▶ **TASK TO CARRY OUT**: From the line with "neck: (406, 409)" through the line with "left knee: (497, 545)", inclusive, return each line of the data below exactly and leave the rest out.

▶ **DATA**:
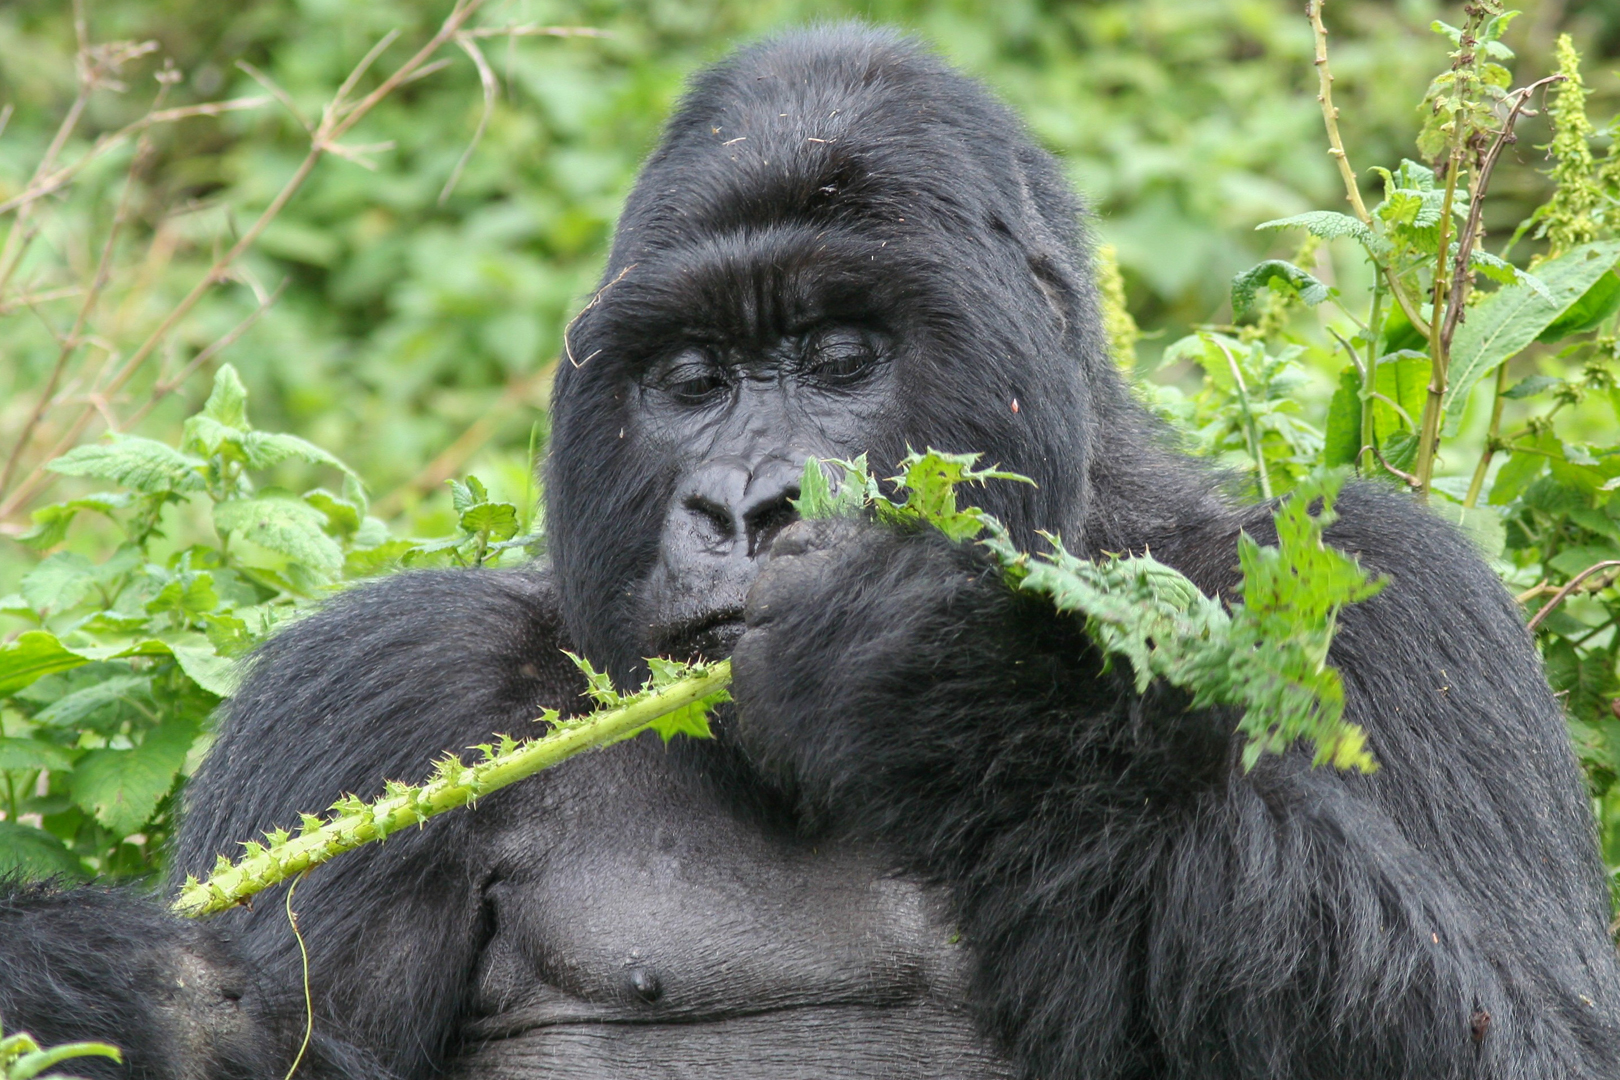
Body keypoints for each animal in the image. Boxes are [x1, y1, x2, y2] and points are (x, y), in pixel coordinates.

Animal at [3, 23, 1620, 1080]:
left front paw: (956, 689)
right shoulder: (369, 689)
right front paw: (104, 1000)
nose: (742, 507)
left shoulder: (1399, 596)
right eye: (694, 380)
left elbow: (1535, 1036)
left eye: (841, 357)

* * *

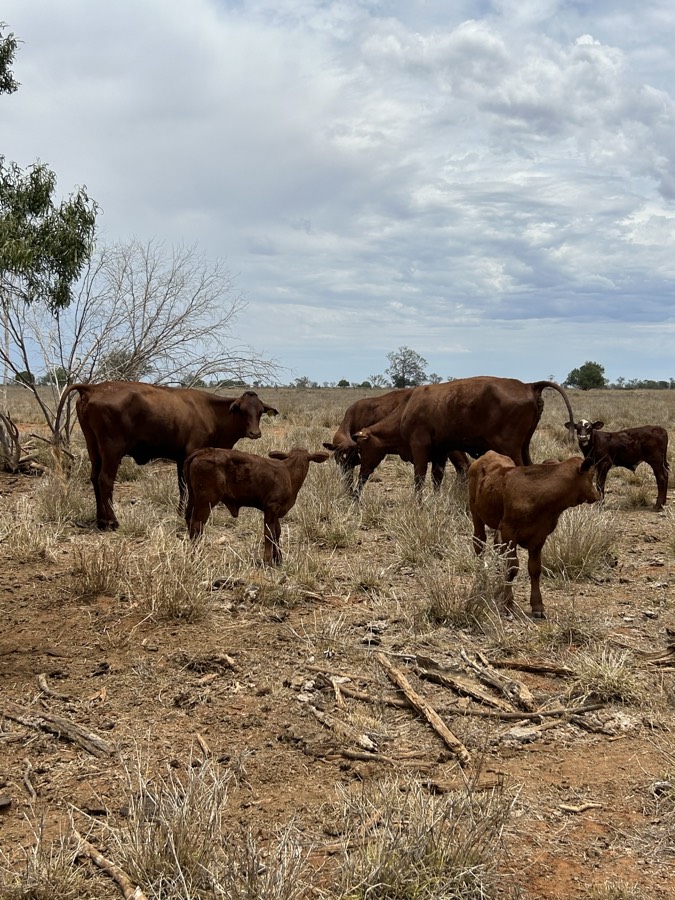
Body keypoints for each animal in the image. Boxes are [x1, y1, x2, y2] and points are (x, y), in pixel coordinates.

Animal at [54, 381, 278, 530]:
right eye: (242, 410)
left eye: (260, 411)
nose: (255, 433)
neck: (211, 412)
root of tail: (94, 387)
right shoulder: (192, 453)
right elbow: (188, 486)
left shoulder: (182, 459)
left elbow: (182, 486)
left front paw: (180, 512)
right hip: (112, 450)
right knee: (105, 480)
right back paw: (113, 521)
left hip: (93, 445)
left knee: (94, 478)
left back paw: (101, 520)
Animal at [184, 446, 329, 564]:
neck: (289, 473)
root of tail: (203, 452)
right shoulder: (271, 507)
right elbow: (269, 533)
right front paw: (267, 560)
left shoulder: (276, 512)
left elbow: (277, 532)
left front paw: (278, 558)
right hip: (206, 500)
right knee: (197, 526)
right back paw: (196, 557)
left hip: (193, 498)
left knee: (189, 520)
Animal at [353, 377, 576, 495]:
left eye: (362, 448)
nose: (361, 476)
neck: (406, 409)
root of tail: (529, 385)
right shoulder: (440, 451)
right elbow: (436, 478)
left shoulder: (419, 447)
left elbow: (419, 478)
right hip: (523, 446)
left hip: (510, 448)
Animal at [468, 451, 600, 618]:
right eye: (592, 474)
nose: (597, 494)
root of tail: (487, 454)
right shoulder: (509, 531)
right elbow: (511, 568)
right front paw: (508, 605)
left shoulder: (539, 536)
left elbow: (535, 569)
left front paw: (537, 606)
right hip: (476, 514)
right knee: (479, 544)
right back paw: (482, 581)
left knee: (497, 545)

▶ **YOUR RESPONSE**:
neck: (406, 409)
root of tail: (529, 385)
right shoulder: (440, 451)
right elbow: (436, 478)
left shoulder: (419, 447)
left elbow: (419, 478)
right hip: (523, 446)
left hip: (510, 448)
Animal at [468, 451, 600, 618]:
right eye: (592, 474)
nose: (597, 494)
root of tail: (487, 454)
right shoulder: (509, 531)
right elbow: (511, 568)
right front paw: (508, 605)
left shoulder: (539, 536)
left elbow: (535, 569)
left front paw: (537, 606)
right hip: (476, 514)
right knee: (479, 544)
right back paw: (482, 581)
left knee: (497, 545)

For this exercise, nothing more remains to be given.